Décidément, Michel Onfray et Nietzsche, c'est la grosse histoire d'amour intellectuelle ! Non content d'en brasser la vie et la pensée dans ces ouvrages de philosophie, il collabore ici avec le jeune dessinateur Maximilien Le Roy pour nous en offrir une biographie graphique.
J'avoue avoir été très intriguée par cette BD tant le projet me semblait délicat ! Mettre La pensée d'un philosophe en dessin sans verser dans l'anecdotique de quelques évènements de sa vie n'était pas un pari gagné d'avance.

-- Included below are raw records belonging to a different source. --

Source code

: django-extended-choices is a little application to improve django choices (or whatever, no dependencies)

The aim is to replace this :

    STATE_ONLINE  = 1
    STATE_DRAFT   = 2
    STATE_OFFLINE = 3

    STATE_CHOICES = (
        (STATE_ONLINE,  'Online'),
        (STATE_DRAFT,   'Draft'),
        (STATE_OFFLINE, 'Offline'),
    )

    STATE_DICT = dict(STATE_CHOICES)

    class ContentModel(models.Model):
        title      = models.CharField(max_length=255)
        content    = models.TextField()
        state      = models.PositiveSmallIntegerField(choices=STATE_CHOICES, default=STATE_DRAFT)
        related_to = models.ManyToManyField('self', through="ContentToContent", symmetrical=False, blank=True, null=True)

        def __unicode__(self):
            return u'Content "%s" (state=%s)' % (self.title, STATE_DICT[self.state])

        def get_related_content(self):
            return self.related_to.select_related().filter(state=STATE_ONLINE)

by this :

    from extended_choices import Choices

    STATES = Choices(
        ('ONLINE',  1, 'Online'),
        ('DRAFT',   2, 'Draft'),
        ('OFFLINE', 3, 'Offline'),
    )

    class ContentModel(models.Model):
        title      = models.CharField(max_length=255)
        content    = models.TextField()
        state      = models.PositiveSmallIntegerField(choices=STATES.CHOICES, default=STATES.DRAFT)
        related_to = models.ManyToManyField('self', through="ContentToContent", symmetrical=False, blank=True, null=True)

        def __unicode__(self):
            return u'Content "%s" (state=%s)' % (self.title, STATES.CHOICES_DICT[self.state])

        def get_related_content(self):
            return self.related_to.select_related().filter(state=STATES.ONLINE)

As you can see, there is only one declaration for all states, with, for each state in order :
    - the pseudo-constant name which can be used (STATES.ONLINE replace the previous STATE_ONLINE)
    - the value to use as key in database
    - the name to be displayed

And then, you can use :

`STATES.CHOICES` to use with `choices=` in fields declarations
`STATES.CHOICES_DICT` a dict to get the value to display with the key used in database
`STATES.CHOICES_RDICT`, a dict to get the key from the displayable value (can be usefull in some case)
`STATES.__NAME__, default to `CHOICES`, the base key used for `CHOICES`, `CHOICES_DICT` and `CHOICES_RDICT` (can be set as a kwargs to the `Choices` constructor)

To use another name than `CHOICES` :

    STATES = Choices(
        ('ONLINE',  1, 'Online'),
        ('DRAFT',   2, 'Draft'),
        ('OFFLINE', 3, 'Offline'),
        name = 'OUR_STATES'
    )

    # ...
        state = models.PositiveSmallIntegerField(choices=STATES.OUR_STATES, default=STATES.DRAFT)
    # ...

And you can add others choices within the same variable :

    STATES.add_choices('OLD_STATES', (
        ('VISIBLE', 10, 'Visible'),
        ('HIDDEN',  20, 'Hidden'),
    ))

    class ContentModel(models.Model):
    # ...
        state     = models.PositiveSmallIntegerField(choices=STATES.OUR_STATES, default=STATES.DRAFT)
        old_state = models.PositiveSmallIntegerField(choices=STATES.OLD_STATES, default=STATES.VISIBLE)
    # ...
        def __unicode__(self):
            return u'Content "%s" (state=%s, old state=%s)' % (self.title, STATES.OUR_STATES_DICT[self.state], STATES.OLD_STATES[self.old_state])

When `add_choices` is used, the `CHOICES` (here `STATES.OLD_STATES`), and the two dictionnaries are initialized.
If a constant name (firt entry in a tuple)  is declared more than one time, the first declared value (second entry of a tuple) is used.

Et bien, force est de constater que j'ai été agréablement surprise! Les instants de vie relatés font sens dans la progression de pensée du philosophe et ne sont pas délayer arbitrairement. Les parties d'expositions théoriques sont mis en scène la plupart du temps sous forme de dialogues, ce qui rend l'ensemble interactif et des plus digestes. Onfray est parvenu à vulgariser suffisamment la chose pour nous la rendre aisément compréhensible (non parce que, sinon, Nietzsche, c'est un peu du japonais pour moi malgré mes efforts) sans pour autant trop simplifier le propos. Il passe notamment un certain temps à nous expliquer l'influence de Schopenhaeur sur sa pensée ainsi qu'à démêler l'idée fausse selon laquelle Nietzsche serait antisémite.

Dans la rubrique graphique (puisque nous parlons tout de même de BD, diantre), Le Roy est un dessinateur en herbe d'un sacré talent ! Des dessins léchés, vifs, surprenants, parfois sombres et surtout parfaitement maitrisés. J'ai vraiment adoré ! A suivre assurément.